The case also has value in spousal-maintenance and disproportionate-division litigation where one spouse relies on medical or mental-health expenses to establish need, inability to meet minimum reasonable needs, or future financial strain. A narrowly framed attack on selected invoices should not permit the opponent to exclude the entire proof package. That matters especially in bench trials, where judges frequently confront partial billing objections and need a principled basis for admitting the undisputed portion while reserving credibility and weight questions for the disputed part.

In custody litigation, the decision can influence evidentiary fights over a child’s counseling, psychiatric treatment, neuropsychological evaluations, and other care relevant to best interest and allocation of expenses. If one side challenges only coding, pricing, or a subset of visits, Ortiz supports severing the disputed from the undisputed rather than excluding everything. Strategically, that allows counsel to preserve the probative force of treatment history and expense evidence even when parts of the billing record are genuinely debatable.
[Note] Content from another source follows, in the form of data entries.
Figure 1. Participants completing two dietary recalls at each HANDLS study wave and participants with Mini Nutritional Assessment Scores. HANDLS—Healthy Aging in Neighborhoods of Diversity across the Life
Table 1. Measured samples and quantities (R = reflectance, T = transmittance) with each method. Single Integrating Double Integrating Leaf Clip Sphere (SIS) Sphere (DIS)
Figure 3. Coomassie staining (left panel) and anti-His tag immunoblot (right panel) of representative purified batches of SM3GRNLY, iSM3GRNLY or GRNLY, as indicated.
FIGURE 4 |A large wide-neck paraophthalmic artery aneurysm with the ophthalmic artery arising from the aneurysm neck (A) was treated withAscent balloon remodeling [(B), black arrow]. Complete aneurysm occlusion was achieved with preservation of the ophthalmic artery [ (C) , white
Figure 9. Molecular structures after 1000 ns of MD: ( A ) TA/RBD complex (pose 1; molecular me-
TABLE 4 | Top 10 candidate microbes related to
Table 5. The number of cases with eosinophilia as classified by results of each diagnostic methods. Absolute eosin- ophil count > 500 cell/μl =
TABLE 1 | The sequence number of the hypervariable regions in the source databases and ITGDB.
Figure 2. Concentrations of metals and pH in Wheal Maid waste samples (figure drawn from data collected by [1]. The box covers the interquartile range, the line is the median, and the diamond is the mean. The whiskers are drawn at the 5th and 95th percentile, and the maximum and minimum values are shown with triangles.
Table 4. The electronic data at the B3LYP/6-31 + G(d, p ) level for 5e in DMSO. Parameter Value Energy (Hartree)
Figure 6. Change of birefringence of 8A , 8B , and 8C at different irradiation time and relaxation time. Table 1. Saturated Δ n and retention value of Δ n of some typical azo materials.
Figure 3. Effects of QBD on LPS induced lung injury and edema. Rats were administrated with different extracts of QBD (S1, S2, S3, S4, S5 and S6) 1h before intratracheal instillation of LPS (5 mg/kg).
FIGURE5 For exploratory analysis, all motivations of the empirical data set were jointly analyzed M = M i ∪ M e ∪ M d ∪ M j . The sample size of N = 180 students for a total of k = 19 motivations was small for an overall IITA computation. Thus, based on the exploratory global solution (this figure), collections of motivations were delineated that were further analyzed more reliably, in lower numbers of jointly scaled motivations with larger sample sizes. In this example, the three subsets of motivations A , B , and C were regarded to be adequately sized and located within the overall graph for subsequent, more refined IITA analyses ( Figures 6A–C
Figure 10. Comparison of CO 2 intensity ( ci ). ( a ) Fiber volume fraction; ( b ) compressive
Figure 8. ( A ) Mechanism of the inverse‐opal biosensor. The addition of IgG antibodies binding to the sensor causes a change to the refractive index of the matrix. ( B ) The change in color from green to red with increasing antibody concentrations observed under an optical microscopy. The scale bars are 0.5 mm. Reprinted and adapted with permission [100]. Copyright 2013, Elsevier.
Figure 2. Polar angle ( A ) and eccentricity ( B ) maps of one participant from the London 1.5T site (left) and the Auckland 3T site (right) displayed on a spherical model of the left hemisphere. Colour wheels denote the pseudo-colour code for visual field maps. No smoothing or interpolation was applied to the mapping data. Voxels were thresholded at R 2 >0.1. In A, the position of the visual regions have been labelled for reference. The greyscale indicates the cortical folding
For the defense side in family cases, Ortiz is equally instructive. If your objective is to force live testimony or neutralize an entire provider affidavit, a selective counteraffidavit may no longer achieve that end. You will need to decide whether to controvert all material portions, develop broader admissibility objections, or prepare affirmative expert testimony directed to the precise issues you want to contest.

Checklists

Drafting and Serving Section 18.001 Affidavits

Responding to a Partial Counteraffidavit

Preserving Error at Trial

Using Ortiz in Family Law Hearings and Trials

Avoiding the Defense-Side Mistake

Citation

Ortiz v. Nelapatla, No. 23-0953, ___ S.W.3d ___ (Tex. May 1, 2026).

Full Opinion

Read the full opinion here.

Family Law Crossover

This is the kind of civil evidentiary ruling that can be weaponized effectively in divorce and custody cases because family courts routinely deal with blended invoices containing both vulnerable and unassailable charges. If your opponent attacks only selected therapy sessions, imaging charges, psychiatric evaluations, or rehabilitation bills, Ortiz gives you a clean argument that the balance remains admissible and probative without the cost and delay of calling every provider. Conversely, if you represent the challenger, Ortiz warns that a selective attack may merely narrow the dispute rather than suppress the proof; if your strategic goal is to block affidavit-based evidence wholesale, your objections and counterproof must be drafted with far greater breadth and precision.